READING PASSAGE:
::::::::::

2/28/2017: On Earning A Living

Sorry. It’s been a while since I’ve posted. It’s been super busy.

I wonder if we approach commerce from the wrong direction. I write, or whatever it is I do, to give, to love. What recompense I receive is also someone’s gift. That’s the interdependence inherent in love. And in this way a community should function. I realize this is not the way of the world, it having fallen from love into karma. But God hasn’t fallen into karma, and God still steers the thing.

Thus I shouldn’t think of it as “How can I make myself deserve to be paid?” but rather “How can I best give?”

The natural question that arises, then, is at what point do you make a living? Or how do you provide for your family?

(2/12/2018: I’ve spent quite a lot of time trying to figure out what I was saying in this next part. It’s been so long since I’ve posted that it’s been a good reminder about the purpose and guidelines of these posts. But I figure this is a touchy-enough topic that I should probably try to figure it out.

::::::::::

Body or hand keypoint data:

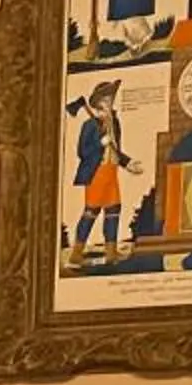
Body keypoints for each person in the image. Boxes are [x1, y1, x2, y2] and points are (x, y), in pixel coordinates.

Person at [67, 80, 135, 265]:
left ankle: (111, 253)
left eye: (111, 97)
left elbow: (116, 150)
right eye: (106, 98)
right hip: (96, 173)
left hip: (112, 172)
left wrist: (127, 163)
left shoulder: (115, 123)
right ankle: (77, 253)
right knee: (91, 211)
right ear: (98, 102)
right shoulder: (90, 125)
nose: (110, 101)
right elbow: (82, 152)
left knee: (114, 210)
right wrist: (99, 143)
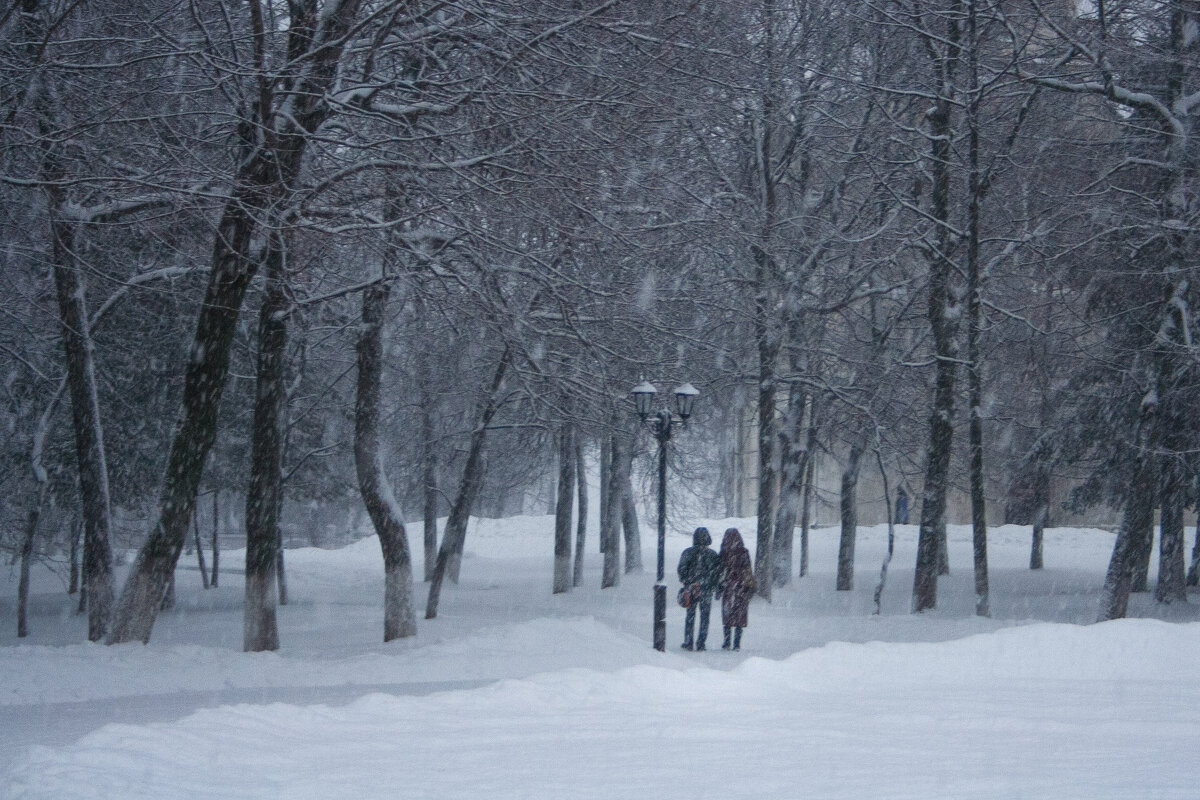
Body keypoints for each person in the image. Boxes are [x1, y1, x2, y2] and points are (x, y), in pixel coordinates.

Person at [676, 526, 720, 651]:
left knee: (690, 616)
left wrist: (688, 582)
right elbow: (716, 573)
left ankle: (688, 641)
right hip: (706, 590)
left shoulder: (688, 553)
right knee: (705, 617)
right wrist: (713, 586)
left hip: (691, 589)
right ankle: (701, 642)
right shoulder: (712, 555)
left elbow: (681, 570)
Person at [717, 527, 754, 651]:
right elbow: (747, 570)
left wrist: (719, 587)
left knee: (727, 615)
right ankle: (737, 643)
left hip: (728, 587)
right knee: (740, 615)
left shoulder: (723, 553)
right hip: (741, 587)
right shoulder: (743, 552)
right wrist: (748, 586)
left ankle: (726, 641)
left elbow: (720, 572)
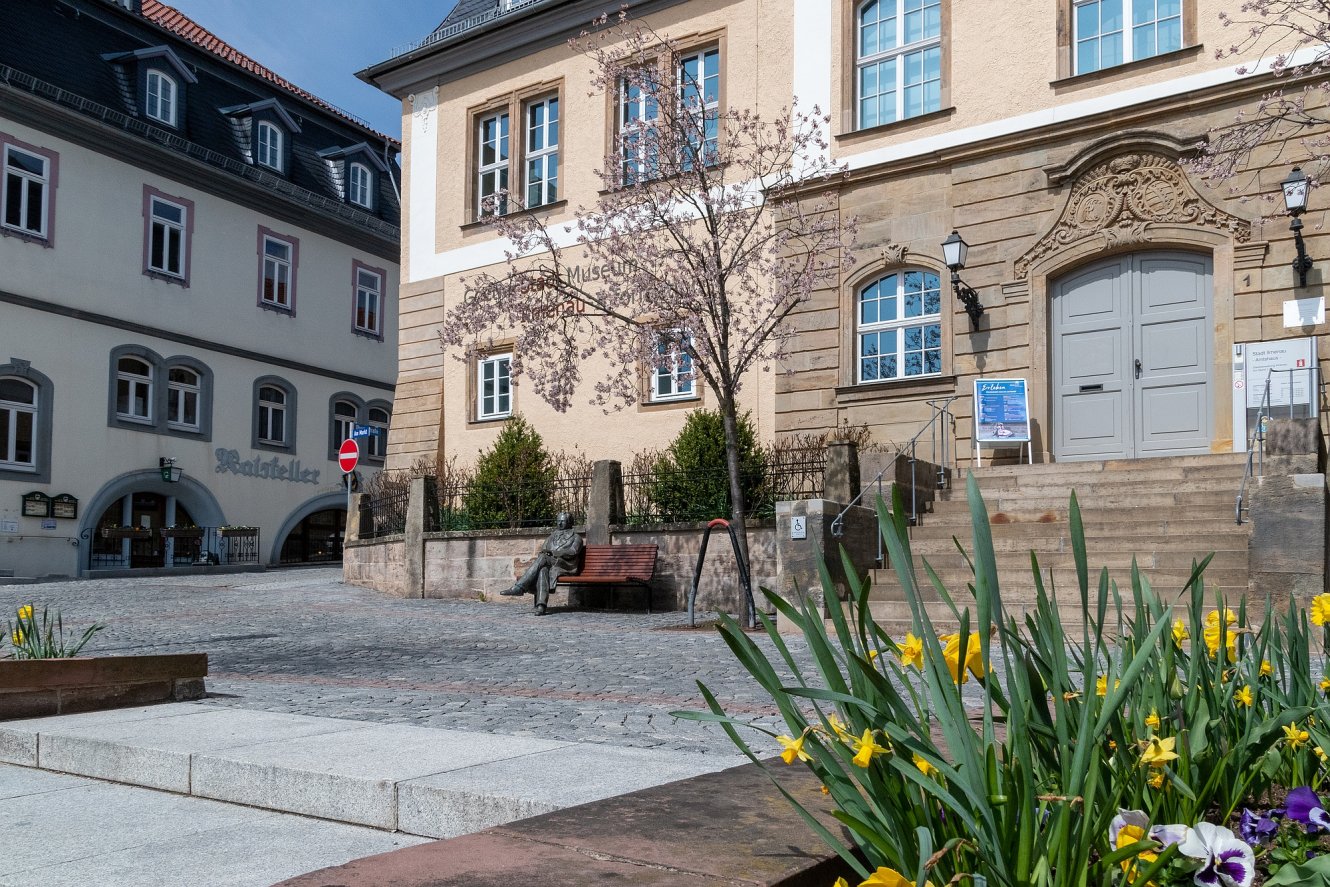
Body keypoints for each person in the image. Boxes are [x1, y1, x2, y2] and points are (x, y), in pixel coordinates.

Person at [500, 512, 583, 615]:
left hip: (564, 565)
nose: (560, 524)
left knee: (543, 559)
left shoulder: (576, 537)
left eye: (563, 521)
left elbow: (573, 551)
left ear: (570, 522)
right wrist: (547, 554)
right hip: (549, 563)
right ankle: (541, 606)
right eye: (558, 521)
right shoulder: (551, 536)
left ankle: (519, 587)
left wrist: (554, 553)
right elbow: (543, 550)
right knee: (542, 570)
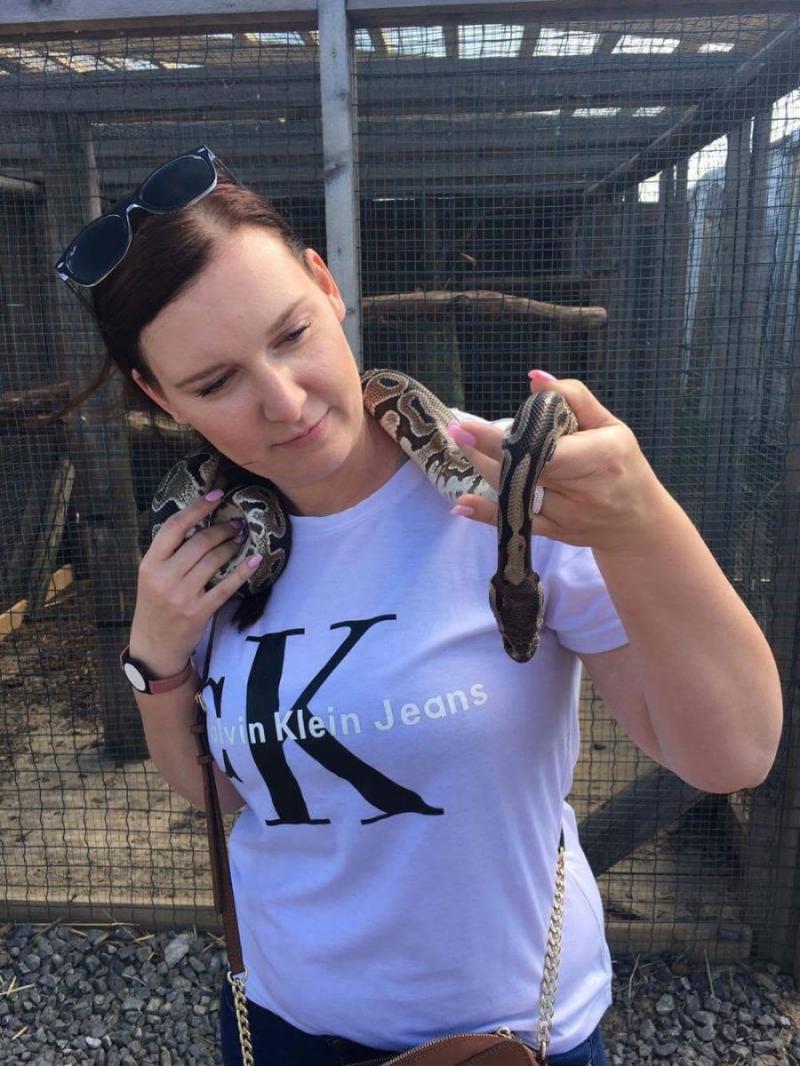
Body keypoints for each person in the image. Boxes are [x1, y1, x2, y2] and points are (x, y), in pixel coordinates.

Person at [55, 146, 783, 1066]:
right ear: (158, 396)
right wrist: (156, 660)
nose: (284, 400)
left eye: (290, 334)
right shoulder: (202, 551)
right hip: (280, 1021)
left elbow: (731, 755)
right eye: (214, 382)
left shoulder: (520, 488)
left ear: (327, 286)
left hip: (512, 1034)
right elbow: (229, 794)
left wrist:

::::::::::

ACTIVITY: Decide whether each statement below agrees with the post on earning a living, answering yes or no and quoting the deciding words of the post: 1. The writer says the writing is done to give and to love. 2. The writer holds that God has fallen into karma. 3. The writer concludes that the right question is how to make oneself deserve to be paid.

SOLVED EXERCISE:
1. Yes: "I write, or whatever it is I do, to give, to love."
2. No: "But God hasn’t fallen into karma, and God still steers the thing."
3. No: "Thus I shouldn’t think of it as “How can I make myself deserve to be paid?” but rather “How can I best give?”"